Problems
1) In the Sardinia travel post, swap every "Sardinia" for "Corsica" and give back the passage between "Monday, August 2, 2010" and "beach in Sardinia.", inclusive.
2) Answer these questions about the Sardinia travel post.
(a) Which two mainland destinations did the travelers avoid because of crowds and queues?
(b) In which town was their hotel on the west side of the island?
(c) What was the name of the small coastal town they planned to reach the next day?

Excerpt

Monday, August 2, 2010

1st July 2010 - 3rd August 2010 - Sardinia & Spain

Sun & Bite Sized Fun!

Where were we? That’s right… lying on a beach in Sardinia.

We ended up in Sardinia as we just couldn’t face the hoards of tourists and queues that were inevitably going to greet us in mainland destinations such as Rome and Florence yet we were so desperate to get a taste of Italy in more ways than one.

We’d heard the coast line of Sardinia was something to behold and combined with our existing affection of the white wines from the region we decided the Italian island would be our next destination after the UK.

A quick flight and a wonder in the dark later.. We were at our hotel in Alghero on the west side of the island. Our plan was to somehow get to the other side of the island the next day to a small coastal town called Cala Gonone. Cala Gonone is very much a locals holiday destination, so it was nice to experience Italian families in full force with their big umbrellas and picnic hampers laid out on the beach. We can’t say we did much besides catch boats to a magnificent beach and then drank Sardinian wine and ate at one of the 2 restaurants adjacent to our hotel (we weren‘t in the mood for moving much). Our week was very relaxing and good fun… I’m not one for spending all day lying on a beach, but here I made an exception, the relaxation was divine.

Source data
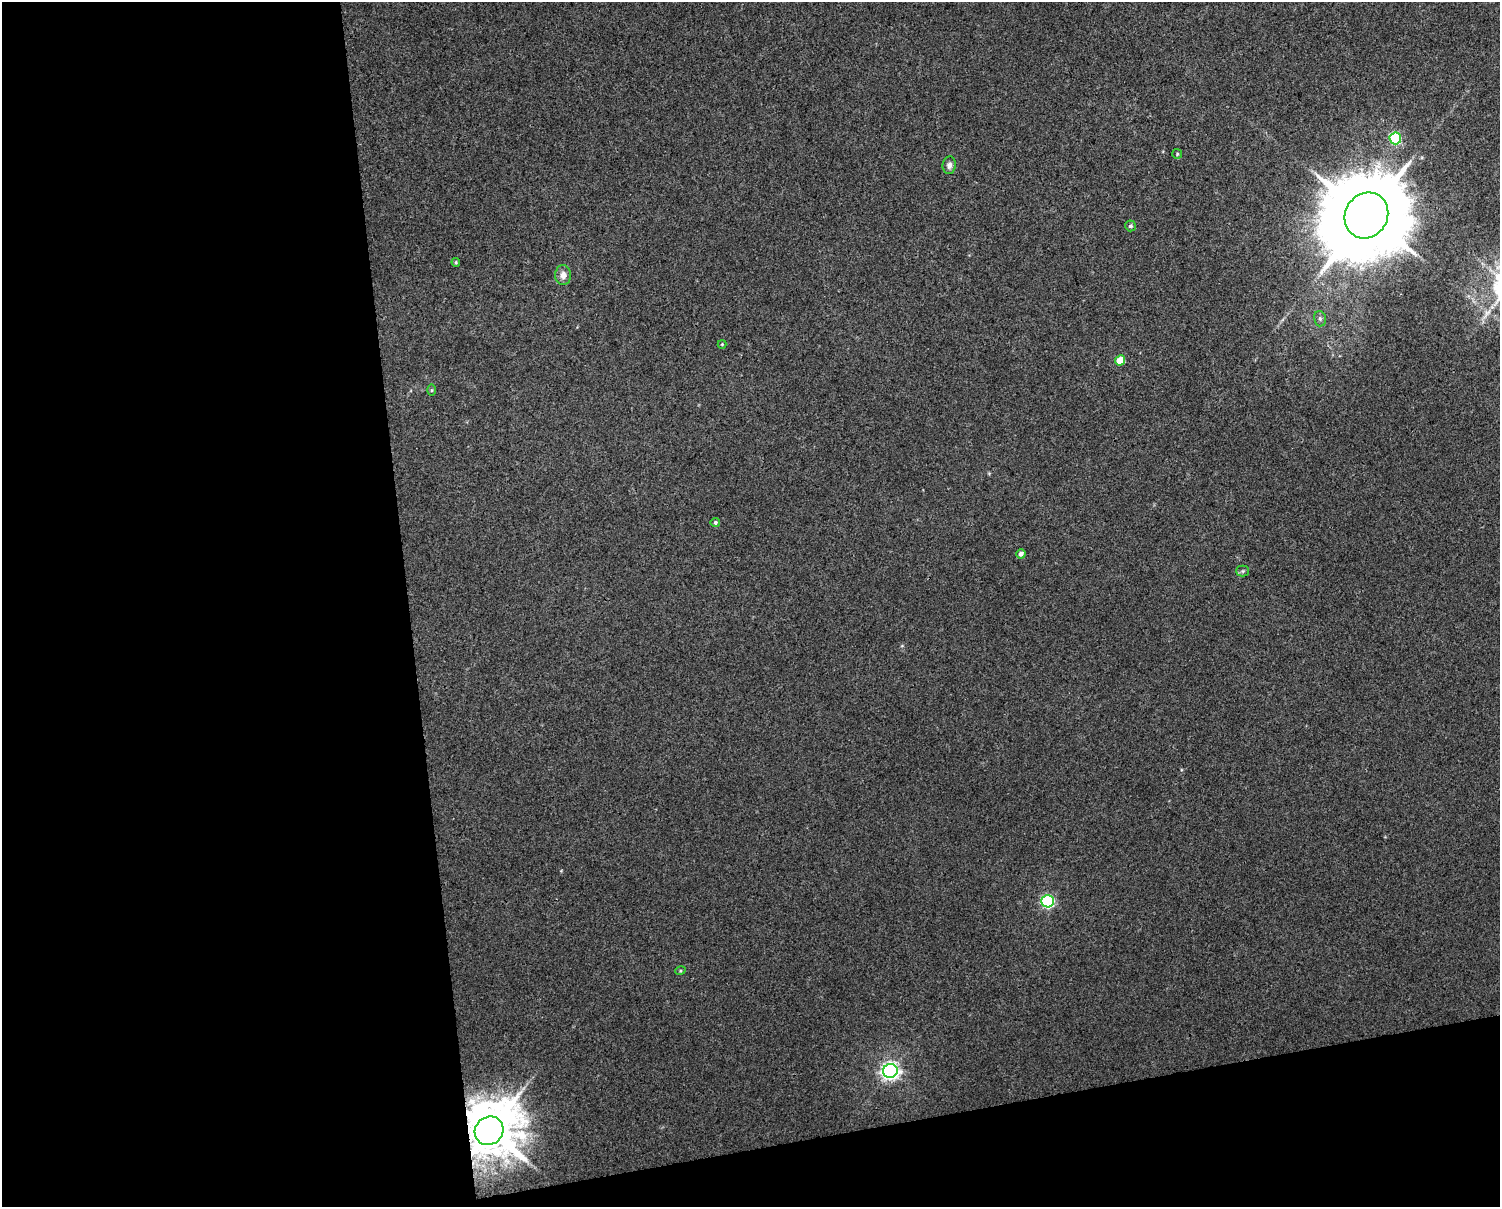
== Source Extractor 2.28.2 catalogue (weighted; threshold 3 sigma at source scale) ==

Solutions to the exercise
1)
Monday, August 2, 2010

1st July 2010 - 3rd August 2010 - Corsica & Spain

Sun & Bite Sized Fun!

Where were we? That’s right… lying on a beach in Corsica.

2)
(a) Rome and Florence
(b) Alghero
(c) Cala Gonone